La conjugaison de ce verbe est souvent l'occasion de fautes : On parle en soi-même un langage humain et on revêtit ses pensées de paroles…, Bossuet, Ét. d'orais. V, 20. lisez revêt. En te revêtissant d'une forme dernière, Le Bailly, Fables, les Métamorphoses du singe. lisez revêtant. C'est d'après cette conjugaison fautive que Bossuet a fait le barbarisme revêtissement : De même que nos paroles sont une espèce de corps et de revêtissement que nous donnons à nos pensées, Bossuet, 6e avert. 89. Voy. VÊTIR.

HISTORIQUE

XIIe s. De tout son fié [d'un baron mort] vieut estre ravesti, Raoul de C. 36.

XIIIe s. [Berte avoit] La povre gent souvent chaucie et revestue, Berte, CII. Mout refu Blanchefleurs de joie revestie, ib. CXXVIII. Et si demoura encore li cuens en sa baillie, et fu raviestus des roiaus gonfanons, H. de Valenciennes, XXI. Paumée est senefiance que l'en revest l'achateor par bone foi de marchié, Liv. de jost. 8.

XVe s. [La reine] leur fit oster [aux six bourgeois de Calais qui s'étaient offerts à la mort] les chevestres d'entour le cou, et les emmena avec li en sa chambre, et les feit revestir et donner à diner tout aise… [les bourgeois étaient arrivés en chemise], Froissart, I, I, 321.

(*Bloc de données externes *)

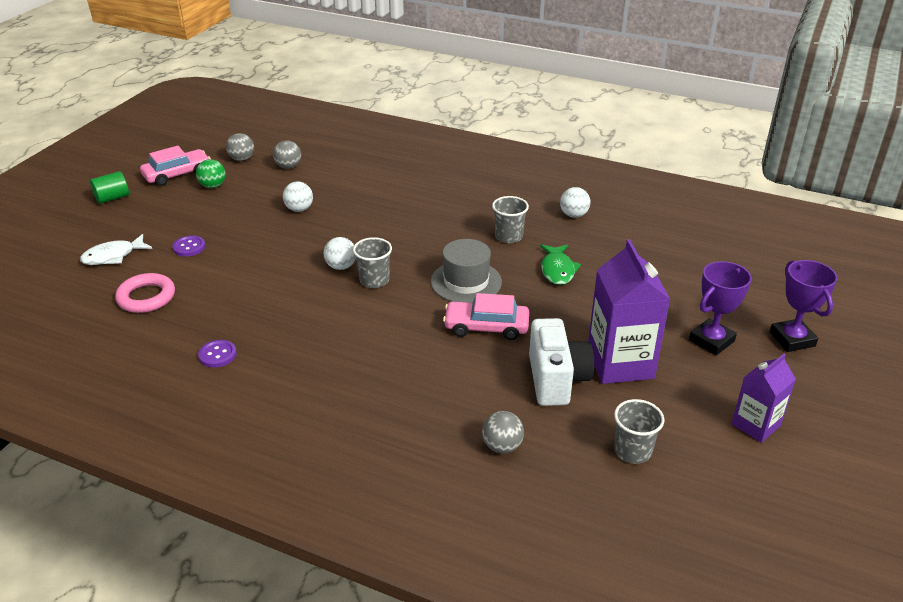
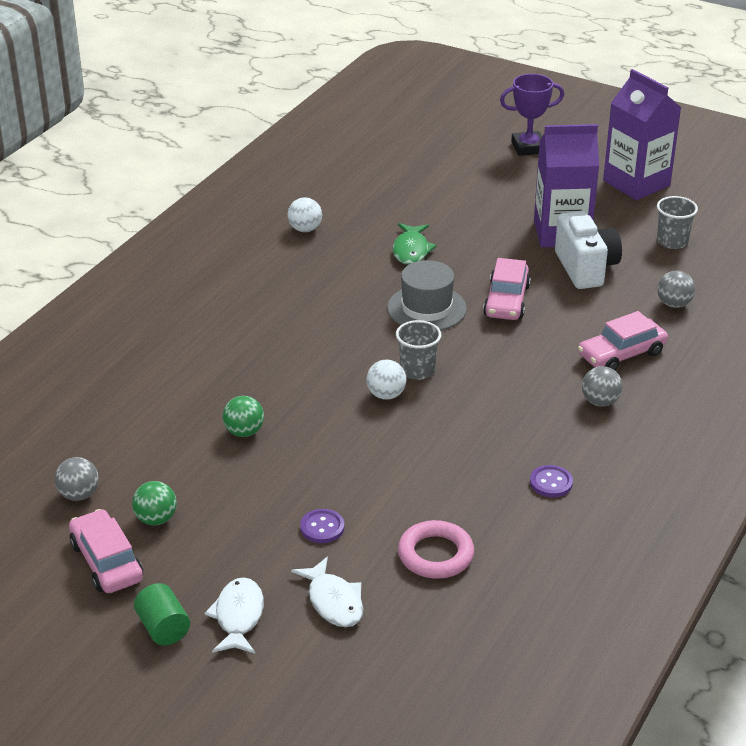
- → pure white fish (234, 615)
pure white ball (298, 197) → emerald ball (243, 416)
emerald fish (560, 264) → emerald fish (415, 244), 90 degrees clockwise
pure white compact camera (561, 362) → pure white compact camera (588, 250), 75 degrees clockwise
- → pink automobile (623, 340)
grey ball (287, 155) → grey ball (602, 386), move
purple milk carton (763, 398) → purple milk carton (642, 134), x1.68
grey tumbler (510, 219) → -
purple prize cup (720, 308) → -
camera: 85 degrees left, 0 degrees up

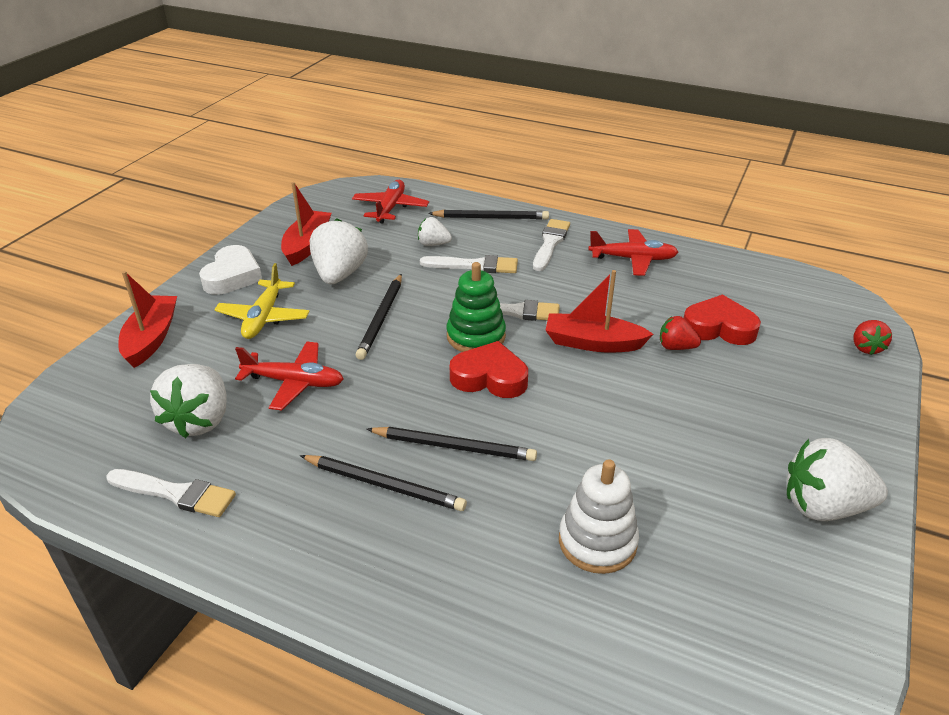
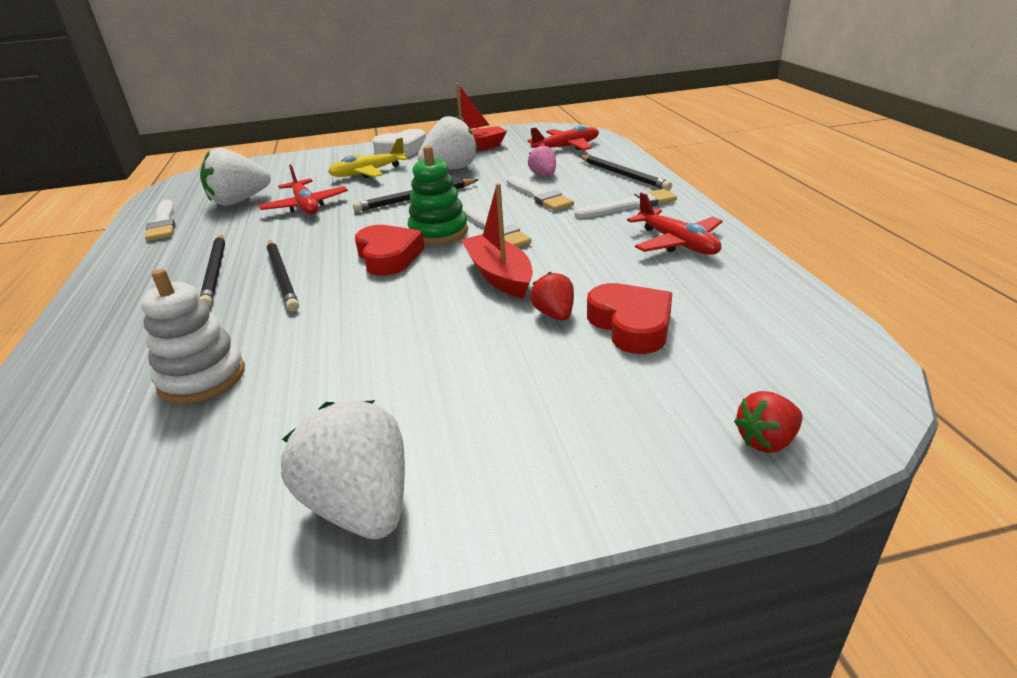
pure white berry (435, 231) → pink berry (542, 160)
red toy boat (147, 319) → -
camera: 55 degrees right, 5 degrees down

XVIe s. Ils avoient les proues revestues et armées de grosses poinctes d'airain, Amyot, Anton. 84. Dieu est revestu de l'humaine figure, Montaigne, II, 274. Quelque ingénieur pourra dire que l'eau mine les fondemens d'un rempart, et que de dix ans en dix ans ils versent ou s'escoulent : ce qui n'avient quand ils sont revestus, Lanoue, 340. À fin que plus aisement ils puissent se revestir des affections qu'ils doyvent avoir aux choses generales, Lanoue, 390. La sacrée dignité, dont il est revestu, Lanoue, 391. Paon revestu, Cotgrave

ÉTYMOLOGIE

Re… et vêtir ; provenç. revestir, rivestir ; espagn. revestir ; ital. rivestire.